6. Il n'y a rien à attendre de la Syrie : si le régime Assad se maintient, la répression redoublera; s'il tombe, les chrétiens pourront faire leurs valises et se reproduiront les massacres de 1860-61. La vraie réflexion pour nous devrait porter sur les prises de position récentes de l'intelligentsia. Souvenons-nous : ce que fait le régime Assad en Syrie aujourd'hui, il l'a fait au Liban de 1976 à 1995 ou 96 : occupation militaire, tueries, massacres, attentats meurtriers (des dizaines de morts pour éliminer Béchir Gemayel, exécution de l'Ambassadeur de France, 50 ou 60 soldats français tués, 200 "marines" américains tués dans un attentat au camion piégé), censure, exécutions sommaires, surveillance des Libanais par les services secrets, manipulation des chiites, qui se sont mis au service des Syriens (Hezbollah), etc. Devant ces réalités sinistres, l'intelligentsia a pris parti pour les "palestino-progressistes" alliés des Syriens et contre les (prétendus) "fascistes" chrétiens, accusés d'être des "fascistes", parce qu'ils défendaient leur petit pays contre une puissance étrangère qui tient le Liban pour une province syrienne. Aujourd'hui, le régime Assad fait subir à ses ressortissants ce qu'il a fait subir il y a trente-cinq ans aux Libanais. Nos intellectuels "progressistes" alors s'en réjouissaient : aujourd'hui, ils se taisent.
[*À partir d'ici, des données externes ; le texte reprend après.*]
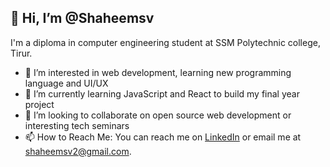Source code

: ## 👋 Hi, I’m @Shaheemsv
  I'm a diploma in computer engineering student at SSM Polytechnic college, Tirur.
- 👀 I’m interested in web development, learning new programming language and  UI/UX
- 🌱 I’m currently learning JavaScript and React to build  my final year project
- 💞️ I’m looking to collaborate on open source web development or interesting tech seminars 
- 📫 How to Reach Me: You can reach me on [LinkedIn](https://linkedin.com/in/shaheem-sv) or email me at [shaheemsv2@gmail.com](mailto:shaheemsv2@gmail.com).


<!---
Shaheemsv/Shaheemsv is a ✨ special ✨ repository because its `README.md` (this file) appears on your GitHub profile.
You can click the Preview link to take a look at your changes.
--->

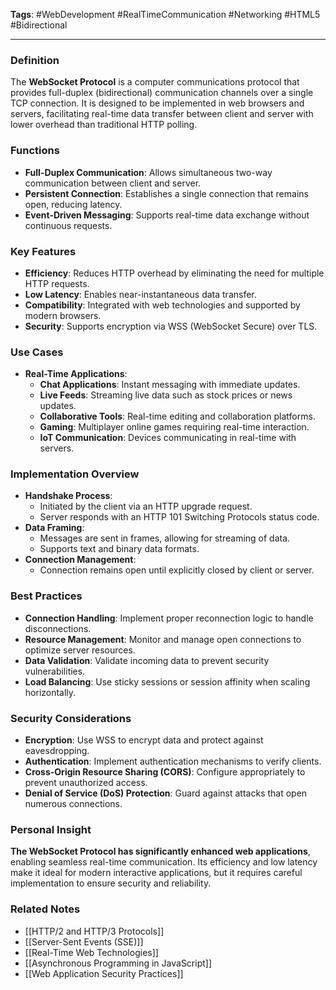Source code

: **Tags**: #WebDevelopment #RealTimeCommunication #Networking #HTML5 #Bidirectional

---

### Definition

The **WebSocket Protocol** is a computer communications protocol that provides full-duplex (bidirectional) communication channels over a single TCP connection. It is designed to be implemented in web browsers and servers, facilitating real-time data transfer between client and server with lower overhead than traditional HTTP polling.

### Functions

- **Full-Duplex Communication**: Allows simultaneous two-way communication between client and server.
- **Persistent Connection**: Establishes a single connection that remains open, reducing latency.
- **Event-Driven Messaging**: Supports real-time data exchange without continuous requests.

### Key Features

- **Efficiency**: Reduces HTTP overhead by eliminating the need for multiple HTTP requests.
- **Low Latency**: Enables near-instantaneous data transfer.
- **Compatibility**: Integrated with web technologies and supported by modern browsers.
- **Security**: Supports encryption via WSS (WebSocket Secure) over TLS.

### Use Cases

- **Real-Time Applications**:
    - **Chat Applications**: Instant messaging with immediate updates.
    - **Live Feeds**: Streaming live data such as stock prices or news updates.
    - **Collaborative Tools**: Real-time editing and collaboration platforms.
    - **Gaming**: Multiplayer online games requiring real-time interaction.
    - **IoT Communication**: Devices communicating in real-time with servers.

### Implementation Overview

- **Handshake Process**:
    - Initiated by the client via an HTTP upgrade request.
    - Server responds with an HTTP 101 Switching Protocols status code.
- **Data Framing**:
    - Messages are sent in frames, allowing for streaming of data.
    - Supports text and binary data formats.
- **Connection Management**:
    - Connection remains open until explicitly closed by client or server.

### Best Practices

- **Connection Handling**: Implement proper reconnection logic to handle disconnections.
- **Resource Management**: Monitor and manage open connections to optimize server resources.
- **Data Validation**: Validate incoming data to prevent security vulnerabilities.
- **Load Balancing**: Use sticky sessions or session affinity when scaling horizontally.

### Security Considerations

- **Encryption**: Use WSS to encrypt data and protect against eavesdropping.
- **Authentication**: Implement authentication mechanisms to verify clients.
- **Cross-Origin Resource Sharing (CORS)**: Configure appropriately to prevent unauthorized access.
- **Denial of Service (DoS) Protection**: Guard against attacks that open numerous connections.

### Personal Insight

**The WebSocket Protocol has significantly enhanced web applications**, enabling seamless real-time communication. Its efficiency and low latency make it ideal for modern interactive applications, but it requires careful implementation to ensure security and reliability.

### Related Notes

- [[HTTP/2 and HTTP/3 Protocols]]
- [[Server-Sent Events (SSE)]]
- [[Real-Time Web Technologies]]
- [[Asynchronous Programming in JavaScript]]
- [[Web Application Security Practices]]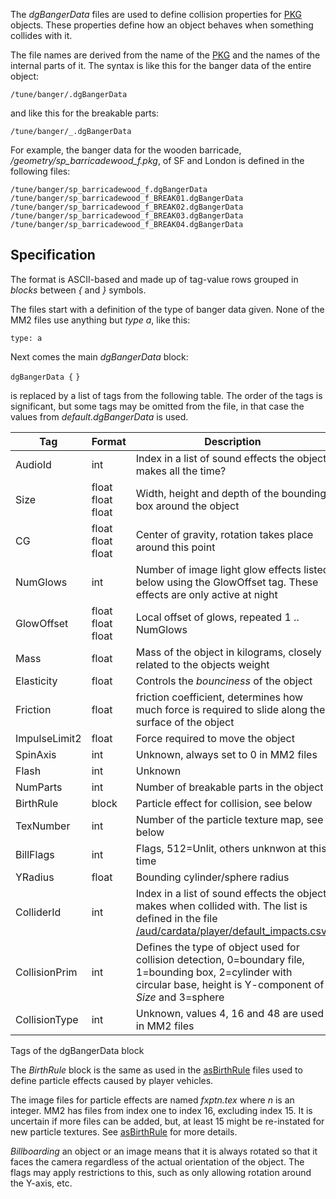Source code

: The *dgBangerData* files are used to define collision properties for
[PKG](PKG "wikilink") objects. These properties define how an object
behaves when something collides with it.

The file names are derived from the name of the [PKG](PKG "wikilink")
and the names of the internal parts of it. The syntax is like this for
the banger data of the entire object:

`/tune/banger/`<pkgname>`.dgBangerData`

and like this for the breakable parts:

`/tune/banger/`<pkgname>`_`<partname>`.dgBangerData`

For example, the banger data for the wooden barricade,
*/geometry/sp_barricadewood_f.pkg*, of SF and London is defined in the
following files:

`/tune/banger/sp_barricadewood_f.dgBangerData`
`/tune/banger/sp_barricadewood_f_BREAK01.dgBangerData`
`/tune/banger/sp_barricadewood_f_BREAK02.dgBangerData`
`/tune/banger/sp_barricadewood_f_BREAK03.dgBangerData`
`/tune/banger/sp_barricadewood_f_BREAK04.dgBangerData`

## Specification

The format is ASCII-based and made up of tag-value rows grouped in
*blocks* between *{* and *}* symbols.

The files start with a definition of the type of banger data given. None
of the MM2 files use anything but *type a*, like this:

`type: a`

Next comes the main *dgBangerData* block:

`dgBangerData {`
<tags>
`}`

*<tags>* is replaced by a list of tags from the following table. The
order of the tags is significant, but some tags may be omitted from the
file, in that case the values from *default.dgBangerData* is used.

| Tag           | Format            | Description                                                                                                                                                                       |
| ------------- | ----------------- | --------------------------------------------------------------------------------------------------------------------------------------------------------------------------------- |
| AudioId       | int               | Index in a list of sound effects the object makes all the time?                                                                                                                   |
| Size          | float float float | Width, height and depth of the bounding box around the object                                                                                                                     |
| CG            | float float float | Center of gravity, rotation takes place around this point                                                                                                                         |
| NumGlows      | int               | Number of image light glow effects listed below using the GlowOffset tag. These effects are only active at night                                                                  |
| GlowOffset    | float float float | Local offset of glows, repeated 1 .. NumGlows                                                                                                                                  |
| Mass          | float             | Mass of the object in kilograms, closely related to the objects weight                                                                                                            |
| Elasticity    | float             | Controls the *bounciness* of the object                                                                                                                                           |
| Friction      | float             | friction coefficient, determines how much force is required to slide along the surface of the object                                                                              |
| ImpulseLimit2 | float             | Force required to move the object                                                                                                                                                 |
| SpinAxis      | int               | Unknown, always set to 0 in MM2 files                                                                                                                                             |
| Flash         | int               | Unknown                                                                                                                                                                           |
| NumParts      | int               | Number of breakable parts in the object                                                                                                                                           |
| BirthRule     | block             | Particle effect for collision, see below                                                                                                                                          |
| TexNumber     | int               | Number of the particle texture map, see below                                                                                                                                     |
| BillFlags     | int               | Flags, 512=Unlit, others unknwon at this time                                                     |
| YRadius       | float             | Bounding cylinder/sphere radius                                                                                                                                                   |
| ColliderId    | int               | Index in a list of sound effects the object makes when collided with. The list is defined in the file [/aud/cardata/player/default_impacts.csv](default_impacts.csv "wikilink"). |
| CollisionPrim | int               | Defines the type of object used for collision detection, 0=boundary file, 1=bounding box, 2=cylinder with circular base, height is Y-component of *Size* and 3=sphere             |
| CollisionType | int               | Unknown, values 4, 16 and 48 are used in MM2 files                                                                                                                                |

Tags of the dgBangerData block

The *BirthRule* block is the same as used in the
[asBirthRule](asBirthRule "wikilink") files used to define particle
effects caused by player vehicles.

The image files for particle effects are named *fxptn.tex* where *n* is
an integer. MM2 has files from index one to index 16, excluding index
15. It is uncertain if more files can be added, but, at least 15 might
be re-instated for new particle textures. See
[asBirthRule](asBirthRule "wikilink") for more details.

*Billboarding* an object or an image means that it is always rotated so
that it faces the camera regardless of the actual orientation of the
object. The flags may apply restrictions to this, such as only allowing
rotation around the Y-axis, etc.
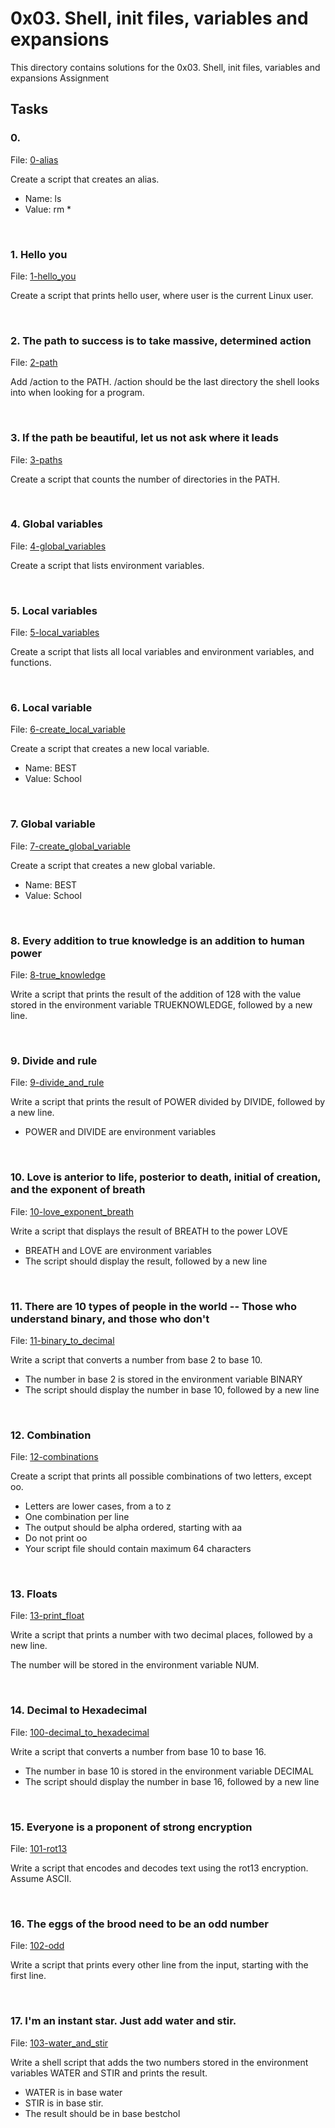 # 0x03. Shell, init files, variables and expansions

This directory contains solutions for the 0x03. Shell, init files, variables and expansions Assignment

## Tasks

### 0. <o>
File: [0-alias](https://github.com/Ndunge-Makau/alx-system_engineering-devops/blob/master/0x03-shell_variables_expansions/0-alias)

Create a script that creates an alias.

- Name: ls
- Value: rm *

<br/>

### 1. Hello you
File: [1-hello_you](https://github.com/Ndunge-Makau/alx-system_engineering-devops/blob/master/0x03-shell_variables_expansions/1-hello_you)

Create a script that prints hello user, where user is the current Linux user.

<br/>

### 2. The path to success is to take massive, determined action
File: [2-path](https://github.com/Ndunge-Makau/alx-system_engineering-devops/blob/master/0x03-shell_variables_expansions/2-path)

Add /action to the PATH. /action should be the last directory the shell looks into when looking for a program.

<br/>

### 3. If the path be beautiful, let us not ask where it leads
File: [3-paths](https://github.com/Ndunge-Makau/alx-system_engineering-devops/blob/master/0x03-shell_variables_expansions/3-paths)

Create a script that counts the number of directories in the PATH.

<br/>

### 4. Global variables
File: [4-global_variables](https://github.com/Ndunge-Makau/alx-system_engineering-devops/blob/master/0x03-shell_variables_expansions/4-global_variables)

Create a script that lists environment variables.

<br/>

### 5. Local variables
File: [5-local_variables](https://github.com/Ndunge-Makau/alx-system_engineering-devops/blob/master/0x03-shell_variables_expansions/5-local_variables)

Create a script that lists all local variables and environment variables, and functions.

<br/>

### 6. Local variable
File: [6-create_local_variable](https://github.com/Ndunge-Makau/alx-system_engineering-devops/blob/master/0x03-shell_variables_expansions/6-create_local_variable)

Create a script that creates a new local variable.

- Name: BEST
- Value: School

<br/>

### 7. Global variable
File: [7-create_global_variable](https://github.com/Ndunge-Makau/alx-system_engineering-devops/blob/master/0x03-shell_variables_expansions/7-create_global_variable)

Create a script that creates a new global variable.

- Name: BEST
- Value: School

<br/>

### 8. Every addition to true knowledge is an addition to human power
File: [8-true_knowledge](https://github.com/Ndunge-Makau/alx-system_engineering-devops/blob/master/0x03-shell_variables_expansions/8-true_knowledge)

Write a script that prints the result of the addition of 128 with the value stored in the environment variable TRUEKNOWLEDGE, followed by a new line.

<br/>

### 9. Divide and rule
File: [9-divide_and_rule](https://github.com/Ndunge-Makau/alx-system_engineering-devops/blob/master/0x03-shell_variables_expansions/9-divide_and_rule)

Write a script that prints the result of POWER divided by DIVIDE, followed by a new line.

- POWER and DIVIDE are environment variables

<br/>

### 10. Love is anterior to life, posterior to death, initial of creation, and the exponent of breath
File: [10-love_exponent_breath](https://github.com/Ndunge-Makau/alx-system_engineering-devops/blob/master/0x03-shell_variables_expansions/10-love_exponent_breath)

Write a script that displays the result of BREATH to the power LOVE

- BREATH and LOVE are environment variables
- The script should display the result, followed by a new line

<br/>

### 11. There are 10 types of people in the world -- Those who understand binary, and those who don't
File: [11-binary_to_decimal](https://github.com/Ndunge-Makau/alx-system_engineering-devops/blob/master/0x03-shell_variables_expansions/11-binary_to_decimal)

Write a script that converts a number from base 2 to base 10.

- The number in base 2 is stored in the environment variable BINARY
- The script should display the number in base 10, followed by a new line

<br/>

### 12. Combination
File: [12-combinations](https://github.com/Ndunge-Makau/alx-system_engineering-devops/blob/master/0x03-shell_variables_expansions/12-combinations)

Create a script that prints all possible combinations of two letters, except oo.

- Letters are lower cases, from a to z
- One combination per line
- The output should be alpha ordered, starting with aa
- Do not print oo
- Your script file should contain maximum 64 characters

<br/>

### 13. Floats
File: [13-print_float](https://github.com/Ndunge-Makau/alx-system_engineering-devops/blob/master/0x03-shell_variables_expansions/13-print_float)

Write a script that prints a number with two decimal places, followed by a new line.

The number will be stored in the environment variable NUM.

<br/>

### 14. Decimal to Hexadecimal
File: [100-decimal_to_hexadecimal](https://github.com/Ndunge-Makau/alx-system_engineering-devops/blob/master/0x03-shell_variables_expansions/100-decimal_to_hexadecimal)

Write a script that converts a number from base 10 to base 16.

- The number in base 10 is stored in the environment variable DECIMAL
- The script should display the number in base 16, followed by a new line

<br/>

### 15. Everyone is a proponent of strong encryption
File: [101-rot13](https://github.com/Ndunge-Makau/alx-system_engineering-devops/blob/master/0x03-shell_variables_expansions/101-rot13)

Write a script that encodes and decodes text using the rot13 encryption. Assume ASCII.

<br/>

### 16. The eggs of the brood need to be an odd number
File: [102-odd](https://github.com/Ndunge-Makau/alx-system_engineering-devops/blob/master/0x03-shell_variables_expansions/102-odd)

Write a script that prints every other line from the input, starting with the first line.

<br/>

### 17. I'm an instant star. Just add water and stir.
File: [103-water_and_stir](https://github.com/Ndunge-Makau/alx-system_engineering-devops/blob/master/0x03-shell_variables_expansions/103-water_and_stir)

Write a shell script that adds the two numbers stored in the environment variables WATER and STIR and prints the result.

- WATER is in base water
- STIR is in base stir.
- The result should be in base bestchol
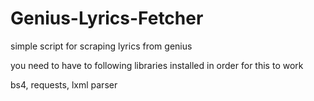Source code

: # Genius-Lyrics-Fetcher
simple script for scraping lyrics from genius

you need to have to following libraries installed in order for this to work

bs4, requests, lxml parser
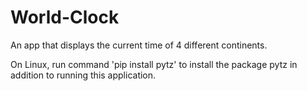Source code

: # World-Clock
An app that displays the current time of 4 different continents.

On Linux, run command 'pip install pytz' to install the package pytz in addition to running this application.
Tout cela pour saluer le courage de Richard Millet qui, dans Confession négative, raconte l'engagement dans les années 1970 d'un jeune Français (le narrateur, surnommé "le Grammairien", qui est aussi l'auteur ?) aux côtés des Forces armées chrétiennes qui résistaient ou essayaient de le faire, méprisés par tout "l'Occident" bien pensant, les armes à la main, aux forces armées qui occupaient leur pays et voulaient faire d'eux des dhimmis.